EXERCISE DATA:
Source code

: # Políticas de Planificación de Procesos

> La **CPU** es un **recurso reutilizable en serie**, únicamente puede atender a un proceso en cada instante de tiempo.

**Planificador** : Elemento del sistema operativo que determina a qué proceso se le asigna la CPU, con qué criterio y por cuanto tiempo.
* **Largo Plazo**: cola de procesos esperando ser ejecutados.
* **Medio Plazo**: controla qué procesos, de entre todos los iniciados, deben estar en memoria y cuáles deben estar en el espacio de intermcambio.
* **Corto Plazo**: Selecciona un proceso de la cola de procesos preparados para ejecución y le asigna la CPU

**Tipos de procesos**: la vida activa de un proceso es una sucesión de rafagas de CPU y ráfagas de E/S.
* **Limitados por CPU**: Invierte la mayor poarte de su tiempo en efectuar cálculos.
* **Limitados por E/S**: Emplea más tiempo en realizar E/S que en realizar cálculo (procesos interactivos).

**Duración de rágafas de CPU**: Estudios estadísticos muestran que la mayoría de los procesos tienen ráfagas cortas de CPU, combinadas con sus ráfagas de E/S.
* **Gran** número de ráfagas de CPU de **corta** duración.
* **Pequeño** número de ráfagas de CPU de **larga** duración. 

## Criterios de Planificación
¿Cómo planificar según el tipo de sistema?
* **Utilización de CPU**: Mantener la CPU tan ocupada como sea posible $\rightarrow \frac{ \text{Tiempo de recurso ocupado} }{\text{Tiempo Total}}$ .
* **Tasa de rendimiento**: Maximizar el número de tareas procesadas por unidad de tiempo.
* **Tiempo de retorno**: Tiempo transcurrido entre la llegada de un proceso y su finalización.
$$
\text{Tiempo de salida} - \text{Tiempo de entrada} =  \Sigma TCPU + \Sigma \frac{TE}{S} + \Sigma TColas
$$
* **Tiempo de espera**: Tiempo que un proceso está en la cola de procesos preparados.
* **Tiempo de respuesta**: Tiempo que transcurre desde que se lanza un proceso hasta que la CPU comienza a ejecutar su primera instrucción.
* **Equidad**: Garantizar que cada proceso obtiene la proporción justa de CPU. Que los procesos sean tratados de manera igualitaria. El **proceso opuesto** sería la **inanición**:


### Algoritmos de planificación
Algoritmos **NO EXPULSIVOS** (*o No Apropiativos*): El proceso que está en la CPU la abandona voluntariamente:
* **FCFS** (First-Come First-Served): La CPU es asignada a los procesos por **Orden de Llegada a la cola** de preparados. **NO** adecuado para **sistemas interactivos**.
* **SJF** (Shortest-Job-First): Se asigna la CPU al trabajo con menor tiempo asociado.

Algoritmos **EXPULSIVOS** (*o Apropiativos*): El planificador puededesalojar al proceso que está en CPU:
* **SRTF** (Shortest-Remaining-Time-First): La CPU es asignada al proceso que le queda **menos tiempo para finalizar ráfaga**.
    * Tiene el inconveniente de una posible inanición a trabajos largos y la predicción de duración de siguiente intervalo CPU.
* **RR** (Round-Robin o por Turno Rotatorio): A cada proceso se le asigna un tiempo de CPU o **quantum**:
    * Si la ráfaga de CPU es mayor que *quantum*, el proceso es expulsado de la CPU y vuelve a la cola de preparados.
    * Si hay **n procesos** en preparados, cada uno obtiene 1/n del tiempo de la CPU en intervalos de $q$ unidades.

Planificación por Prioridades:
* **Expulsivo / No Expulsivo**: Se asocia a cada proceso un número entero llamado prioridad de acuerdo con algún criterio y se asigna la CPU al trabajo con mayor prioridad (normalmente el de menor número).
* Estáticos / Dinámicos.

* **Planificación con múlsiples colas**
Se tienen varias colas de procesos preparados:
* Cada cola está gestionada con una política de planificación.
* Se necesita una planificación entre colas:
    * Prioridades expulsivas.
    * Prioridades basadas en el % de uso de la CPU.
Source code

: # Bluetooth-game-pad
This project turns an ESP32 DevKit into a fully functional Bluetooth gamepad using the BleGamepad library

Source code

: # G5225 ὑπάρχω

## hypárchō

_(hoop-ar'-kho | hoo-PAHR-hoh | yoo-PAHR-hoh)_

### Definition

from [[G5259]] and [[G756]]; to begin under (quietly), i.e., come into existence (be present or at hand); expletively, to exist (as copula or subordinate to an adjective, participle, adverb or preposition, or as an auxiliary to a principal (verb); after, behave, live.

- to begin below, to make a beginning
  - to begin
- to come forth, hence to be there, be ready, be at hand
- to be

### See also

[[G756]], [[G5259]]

ASSIGNMENT: The response must be an exact reproduction of all the entries.

EXERCISE SOLUTION:
Source code

: # Políticas de Planificación de Procesos

> La **CPU** es un **recurso reutilizable en serie**, únicamente puede atender a un proceso en cada instante de tiempo.

**Planificador** : Elemento del sistema operativo que determina a qué proceso se le asigna la CPU, con qué criterio y por cuanto tiempo.
* **Largo Plazo**: cola de procesos esperando ser ejecutados.
* **Medio Plazo**: controla qué procesos, de entre todos los iniciados, deben estar en memoria y cuáles deben estar en el espacio de intermcambio.
* **Corto Plazo**: Selecciona un proceso de la cola de procesos preparados para ejecución y le asigna la CPU

**Tipos de procesos**: la vida activa de un proceso es una sucesión de rafagas de CPU y ráfagas de E/S.
* **Limitados por CPU**: Invierte la mayor poarte de su tiempo en efectuar cálculos.
* **Limitados por E/S**: Emplea más tiempo en realizar E/S que en realizar cálculo (procesos interactivos).

**Duración de rágafas de CPU**: Estudios estadísticos muestran que la mayoría de los procesos tienen ráfagas cortas de CPU, combinadas con sus ráfagas de E/S.
* **Gran** número de ráfagas de CPU de **corta** duración.
* **Pequeño** número de ráfagas de CPU de **larga** duración. 

## Criterios de Planificación
¿Cómo planificar según el tipo de sistema?
* **Utilización de CPU**: Mantener la CPU tan ocupada como sea posible $\rightarrow \frac{ \text{Tiempo de recurso ocupado} }{\text{Tiempo Total}}$ .
* **Tasa de rendimiento**: Maximizar el número de tareas procesadas por unidad de tiempo.
* **Tiempo de retorno**: Tiempo transcurrido entre la llegada de un proceso y su finalización.
$$
\text{Tiempo de salida} - \text{Tiempo de entrada} =  \Sigma TCPU + \Sigma \frac{TE}{S} + \Sigma TColas
$$
* **Tiempo de espera**: Tiempo que un proceso está en la cola de procesos preparados.
* **Tiempo de respuesta**: Tiempo que transcurre desde que se lanza un proceso hasta que la CPU comienza a ejecutar su primera instrucción.
* **Equidad**: Garantizar que cada proceso obtiene la proporción justa de CPU. Que los procesos sean tratados de manera igualitaria. El **proceso opuesto** sería la **inanición**:


### Algoritmos de planificación
Algoritmos **NO EXPULSIVOS** (*o No Apropiativos*): El proceso que está en la CPU la abandona voluntariamente:
* **FCFS** (First-Come First-Served): La CPU es asignada a los procesos por **Orden de Llegada a la cola** de preparados. **NO** adecuado para **sistemas interactivos**.
* **SJF** (Shortest-Job-First): Se asigna la CPU al trabajo con menor tiempo asociado.

Algoritmos **EXPULSIVOS** (*o Apropiativos*): El planificador puededesalojar al proceso que está en CPU:
* **SRTF** (Shortest-Remaining-Time-First): La CPU es asignada al proceso que le queda **menos tiempo para finalizar ráfaga**.
    * Tiene el inconveniente de una posible inanición a trabajos largos y la predicción de duración de siguiente intervalo CPU.
* **RR** (Round-Robin o por Turno Rotatorio): A cada proceso se le asigna un tiempo de CPU o **quantum**:
    * Si la ráfaga de CPU es mayor que *quantum*, el proceso es expulsado de la CPU y vuelve a la cola de preparados.
    * Si hay **n procesos** en preparados, cada uno obtiene 1/n del tiempo de la CPU en intervalos de $q$ unidades.

Planificación por Prioridades:
* **Expulsivo / No Expulsivo**: Se asocia a cada proceso un número entero llamado prioridad de acuerdo con algún criterio y se asigna la CPU al trabajo con mayor prioridad (normalmente el de menor número).
* Estáticos / Dinámicos.

* **Planificación con múlsiples colas**
Se tienen varias colas de procesos preparados:
* Cada cola está gestionada con una política de planificación.
* Se necesita una planificación entre colas:
    * Prioridades expulsivas.
    * Prioridades basadas en el % de uso de la CPU.
Source code

: # Bluetooth-game-pad
This project turns an ESP32 DevKit into a fully functional Bluetooth gamepad using the BleGamepad library

Source code

: # G5225 ὑπάρχω

## hypárchō

_(hoop-ar'-kho | hoo-PAHR-hoh | yoo-PAHR-hoh)_

### Definition

from [[G5259]] and [[G756]]; to begin under (quietly), i.e., come into existence (be present or at hand); expletively, to exist (as copula or subordinate to an adjective, participle, adverb or preposition, or as an auxiliary to a principal (verb); after, behave, live.

- to begin below, to make a beginning
  - to begin
- to come forth, hence to be there, be ready, be at hand
- to be

### See also

[[G756]], [[G5259]]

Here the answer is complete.